_Records to use_
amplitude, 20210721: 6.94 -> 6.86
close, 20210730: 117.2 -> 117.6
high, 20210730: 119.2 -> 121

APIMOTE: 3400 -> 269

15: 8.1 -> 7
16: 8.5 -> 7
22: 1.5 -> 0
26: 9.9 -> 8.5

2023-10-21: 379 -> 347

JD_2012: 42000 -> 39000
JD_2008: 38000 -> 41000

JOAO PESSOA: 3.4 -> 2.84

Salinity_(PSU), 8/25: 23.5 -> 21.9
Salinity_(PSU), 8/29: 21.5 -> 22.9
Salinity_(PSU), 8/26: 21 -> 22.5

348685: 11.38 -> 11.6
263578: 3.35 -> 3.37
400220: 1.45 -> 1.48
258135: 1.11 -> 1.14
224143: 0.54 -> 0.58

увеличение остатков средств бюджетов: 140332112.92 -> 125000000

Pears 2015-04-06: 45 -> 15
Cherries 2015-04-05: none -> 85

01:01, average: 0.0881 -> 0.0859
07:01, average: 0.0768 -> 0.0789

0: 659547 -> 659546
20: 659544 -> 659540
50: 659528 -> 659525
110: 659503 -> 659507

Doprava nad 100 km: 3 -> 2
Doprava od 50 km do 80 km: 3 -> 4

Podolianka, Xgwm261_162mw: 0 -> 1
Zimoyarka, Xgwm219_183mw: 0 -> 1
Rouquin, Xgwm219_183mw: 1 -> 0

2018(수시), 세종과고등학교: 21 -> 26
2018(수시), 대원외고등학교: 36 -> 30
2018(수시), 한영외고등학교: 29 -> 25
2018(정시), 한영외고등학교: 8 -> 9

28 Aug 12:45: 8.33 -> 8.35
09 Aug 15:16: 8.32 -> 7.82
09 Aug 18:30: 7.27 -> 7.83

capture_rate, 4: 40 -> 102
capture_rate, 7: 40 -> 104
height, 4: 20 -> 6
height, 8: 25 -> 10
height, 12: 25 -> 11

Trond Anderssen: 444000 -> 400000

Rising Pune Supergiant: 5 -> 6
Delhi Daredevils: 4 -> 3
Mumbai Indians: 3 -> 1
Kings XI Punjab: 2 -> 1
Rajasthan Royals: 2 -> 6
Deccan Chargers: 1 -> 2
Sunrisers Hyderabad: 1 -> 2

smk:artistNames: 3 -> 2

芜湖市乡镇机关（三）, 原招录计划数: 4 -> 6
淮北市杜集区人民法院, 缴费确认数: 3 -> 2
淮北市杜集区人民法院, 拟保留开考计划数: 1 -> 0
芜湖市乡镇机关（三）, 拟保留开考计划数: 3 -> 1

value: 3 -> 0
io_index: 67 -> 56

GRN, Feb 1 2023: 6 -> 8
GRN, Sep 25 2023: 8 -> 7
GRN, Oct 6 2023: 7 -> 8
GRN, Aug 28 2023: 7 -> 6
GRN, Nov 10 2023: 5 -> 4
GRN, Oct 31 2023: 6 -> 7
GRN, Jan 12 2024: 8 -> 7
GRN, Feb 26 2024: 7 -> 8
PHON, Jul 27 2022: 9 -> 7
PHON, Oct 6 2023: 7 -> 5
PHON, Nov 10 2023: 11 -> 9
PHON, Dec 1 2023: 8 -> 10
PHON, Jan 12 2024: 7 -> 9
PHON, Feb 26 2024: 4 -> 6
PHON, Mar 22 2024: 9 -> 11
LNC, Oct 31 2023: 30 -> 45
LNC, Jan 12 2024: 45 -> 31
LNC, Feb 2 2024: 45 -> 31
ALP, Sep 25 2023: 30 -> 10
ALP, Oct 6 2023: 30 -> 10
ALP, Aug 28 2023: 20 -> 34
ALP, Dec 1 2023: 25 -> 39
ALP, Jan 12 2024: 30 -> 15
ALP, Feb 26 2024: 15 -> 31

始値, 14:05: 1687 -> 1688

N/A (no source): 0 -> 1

_What the exercise asks_
Repeat the listing above exactly, line for line.

_Worked solution_
amplitude, 20210721: 6.94 -> 6.86
close, 20210730: 117.2 -> 117.6
high, 20210730: 119.2 -> 121

APIMOTE: 3400 -> 269

15: 8.1 -> 7
16: 8.5 -> 7
22: 1.5 -> 0
26: 9.9 -> 8.5

2023-10-21: 379 -> 347

JD_2012: 42000 -> 39000
JD_2008: 38000 -> 41000

JOAO PESSOA: 3.4 -> 2.84

Salinity_(PSU), 8/25: 23.5 -> 21.9
Salinity_(PSU), 8/29: 21.5 -> 22.9
Salinity_(PSU), 8/26: 21 -> 22.5

348685: 11.38 -> 11.6
263578: 3.35 -> 3.37
400220: 1.45 -> 1.48
258135: 1.11 -> 1.14
224143: 0.54 -> 0.58

увеличение остатков средств бюджетов: 140332112.92 -> 125000000

Pears 2015-04-06: 45 -> 15
Cherries 2015-04-05: none -> 85

01:01, average: 0.0881 -> 0.0859
07:01, average: 0.0768 -> 0.0789

0: 659547 -> 659546
20: 659544 -> 659540
50: 659528 -> 659525
110: 659503 -> 659507

Doprava nad 100 km: 3 -> 2
Doprava od 50 km do 80 km: 3 -> 4

Podolianka, Xgwm261_162mw: 0 -> 1
Zimoyarka, Xgwm219_183mw: 0 -> 1
Rouquin, Xgwm219_183mw: 1 -> 0

2018(수시), 세종과고등학교: 21 -> 26
2018(수시), 대원외고등학교: 36 -> 30
2018(수시), 한영외고등학교: 29 -> 25
2018(정시), 한영외고등학교: 8 -> 9

28 Aug 12:45: 8.33 -> 8.35
09 Aug 15:16: 8.32 -> 7.82
09 Aug 18:30: 7.27 -> 7.83

capture_rate, 4: 40 -> 102
capture_rate, 7: 40 -> 104
height, 4: 20 -> 6
height, 8: 25 -> 10
height, 12: 25 -> 11

Trond Anderssen: 444000 -> 400000

Rising Pune Supergiant: 5 -> 6
Delhi Daredevils: 4 -> 3
Mumbai Indians: 3 -> 1
Kings XI Punjab: 2 -> 1
Rajasthan Royals: 2 -> 6
Deccan Chargers: 1 -> 2
Sunrisers Hyderabad: 1 -> 2

smk:artistNames: 3 -> 2

芜湖市乡镇机关（三）, 原招录计划数: 4 -> 6
淮北市杜集区人民法院, 缴费确认数: 3 -> 2
淮北市杜集区人民法院, 拟保留开考计划数: 1 -> 0
芜湖市乡镇机关（三）, 拟保留开考计划数: 3 -> 1

value: 3 -> 0
io_index: 67 -> 56

GRN, Feb 1 2023: 6 -> 8
GRN, Sep 25 2023: 8 -> 7
GRN, Oct 6 2023: 7 -> 8
GRN, Aug 28 2023: 7 -> 6
GRN, Nov 10 2023: 5 -> 4
GRN, Oct 31 2023: 6 -> 7
GRN, Jan 12 2024: 8 -> 7
GRN, Feb 26 2024: 7 -> 8
PHON, Jul 27 2022: 9 -> 7
PHON, Oct 6 2023: 7 -> 5
PHON, Nov 10 2023: 11 -> 9
PHON, Dec 1 2023: 8 -> 10
PHON, Jan 12 2024: 7 -> 9
PHON, Feb 26 2024: 4 -> 6
PHON, Mar 22 2024: 9 -> 11
LNC, Oct 31 2023: 30 -> 45
LNC, Jan 12 2024: 45 -> 31
LNC, Feb 2 2024: 45 -> 31
ALP, Sep 25 2023: 30 -> 10
ALP, Oct 6 2023: 30 -> 10
ALP, Aug 28 2023: 20 -> 34
ALP, Dec 1 2023: 25 -> 39
ALP, Jan 12 2024: 30 -> 15
ALP, Feb 26 2024: 15 -> 31

始値, 14:05: 1687 -> 1688

N/A (no source): 0 -> 1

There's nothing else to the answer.